Di Brera ci permettiamo di riprendere alcune frasi significative, di quel giorno straordinario, pensiamo ne sarà anche lui felice: «Caro vecchio Dordoni piacentino, vorrei che sul nostro fiume, questa sera, i paesani accendessero fuochi di festa come dopo le antiche regate vittoriose. Vorrei che così celebrassero l’inarrivabile campione di uno sport che si addice alla nostra modestia di un francescano sport, per il più francescano dei popoli. Tu entravi a passo ancora allegro, salutando la folla, e io questo pensavo nell’ora del tuo trionfo. Poco giova, ahimè, la grazia, negli stadi, poco o nulla lo stile, molto la forza, che non tutti abbiamo, noi gente vecchia di troppi secoli, noi italiani che forse portiamo il peso troppo grave della nostra storia. Tutto questo, Giuspai, ragazzo del mio paese, pensavo mentre allegro marciavi l’ultimo stadio. Tanto bene mi fece vederti salire modesto il podio del vincitore, lo stesso su cui O’Brien dalle spalle di toro era salito poc’anzi, lo stesso di Zatopek. Suonava l’altoparlante al pubblico ammirato che avevi, marciando, stabilito la nuova migliore prestazione mondiale, ma non tanto mi commosse saperti riconosciuto grandissimo nella più povera ma anche nella più umana delle prove, quanto vedere Kressevich barcollare spossato sul traguardo.

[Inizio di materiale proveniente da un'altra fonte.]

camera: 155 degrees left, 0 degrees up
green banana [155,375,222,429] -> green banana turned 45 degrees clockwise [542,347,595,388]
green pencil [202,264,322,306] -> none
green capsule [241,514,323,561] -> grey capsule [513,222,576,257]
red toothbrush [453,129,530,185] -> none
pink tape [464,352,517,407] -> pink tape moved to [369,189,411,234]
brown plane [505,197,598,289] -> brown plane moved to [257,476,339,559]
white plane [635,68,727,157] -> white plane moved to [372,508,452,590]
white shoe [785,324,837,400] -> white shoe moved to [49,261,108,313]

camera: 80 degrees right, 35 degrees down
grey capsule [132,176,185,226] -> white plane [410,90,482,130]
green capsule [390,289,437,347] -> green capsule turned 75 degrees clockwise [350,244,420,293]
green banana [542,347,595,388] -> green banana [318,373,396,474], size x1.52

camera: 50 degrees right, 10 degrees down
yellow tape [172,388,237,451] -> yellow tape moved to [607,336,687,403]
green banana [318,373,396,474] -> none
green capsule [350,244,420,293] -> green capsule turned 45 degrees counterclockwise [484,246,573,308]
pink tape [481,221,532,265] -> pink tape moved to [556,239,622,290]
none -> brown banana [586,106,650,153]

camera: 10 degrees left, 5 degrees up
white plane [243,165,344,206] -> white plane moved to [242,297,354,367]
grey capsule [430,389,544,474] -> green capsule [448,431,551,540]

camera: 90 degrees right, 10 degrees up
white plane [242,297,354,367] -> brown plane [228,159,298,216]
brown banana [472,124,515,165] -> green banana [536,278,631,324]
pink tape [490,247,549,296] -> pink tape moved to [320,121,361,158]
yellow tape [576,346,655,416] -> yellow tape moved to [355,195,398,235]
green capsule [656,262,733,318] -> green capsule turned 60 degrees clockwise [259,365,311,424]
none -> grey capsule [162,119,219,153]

Risuonavano in quella le note del nostro inno. Pencolò fin quasi a stramazzare Kressevich di Trieste, cadaverico in viso: e giunse uno squillo fino a lui che moriva, allora fu come afferrato d’incanto e sostenuto. S’irrigidì dov’era in mezzo alla pista e si volse a cercare la bandiera. Quest’atto, Dordoni, valeva quasi il tuo record. E poiché sentivo salire agli occhi le lacrime, gridai per non piangere a Kressevich che sulle piante infuocate a stento si muoveva, verso te per abbracciarti. Anche per Kressevich dovrebbe brillare un fuoco, Dordoni, questa sera sul nostro fiume natio».

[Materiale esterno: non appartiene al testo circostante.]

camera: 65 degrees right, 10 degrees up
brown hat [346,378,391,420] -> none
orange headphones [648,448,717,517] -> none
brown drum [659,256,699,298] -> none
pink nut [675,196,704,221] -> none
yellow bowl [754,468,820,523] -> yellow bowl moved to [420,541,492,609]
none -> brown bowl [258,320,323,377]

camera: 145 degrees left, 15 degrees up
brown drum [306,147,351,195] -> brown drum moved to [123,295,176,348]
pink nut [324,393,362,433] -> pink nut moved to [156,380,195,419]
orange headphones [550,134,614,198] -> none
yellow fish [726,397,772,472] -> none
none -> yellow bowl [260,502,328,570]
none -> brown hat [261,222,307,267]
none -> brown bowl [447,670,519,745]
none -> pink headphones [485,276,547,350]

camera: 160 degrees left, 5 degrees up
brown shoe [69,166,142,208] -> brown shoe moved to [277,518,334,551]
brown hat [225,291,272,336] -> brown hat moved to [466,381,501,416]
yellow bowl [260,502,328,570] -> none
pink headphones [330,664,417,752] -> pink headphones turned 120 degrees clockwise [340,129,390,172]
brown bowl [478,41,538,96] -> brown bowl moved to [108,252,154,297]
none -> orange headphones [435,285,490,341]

Per la cronaca Giuseppe Kressevich, classe 1916, era l’altro italiano, che in 4h44:30 si classificò poi decimo ad oltre sedici minuti da Dordoni. La classifica completa, si fermò a Soderlund, ventottesimo, sessantatré minuti dopo. Gli altri squalificati o ritirati. All’arrivo di Dordoni c’era nella parte bassa della tribuna a tifare, la Nazionale italiana di calcio, da poco travolta da una delle più potenti macchine da guerra mai allestite nella storia dello sport calcistico, l’Ungheria di Puskas, Kocsis, Hidegkuti, Bozsik. Ma questa è un’altra storia.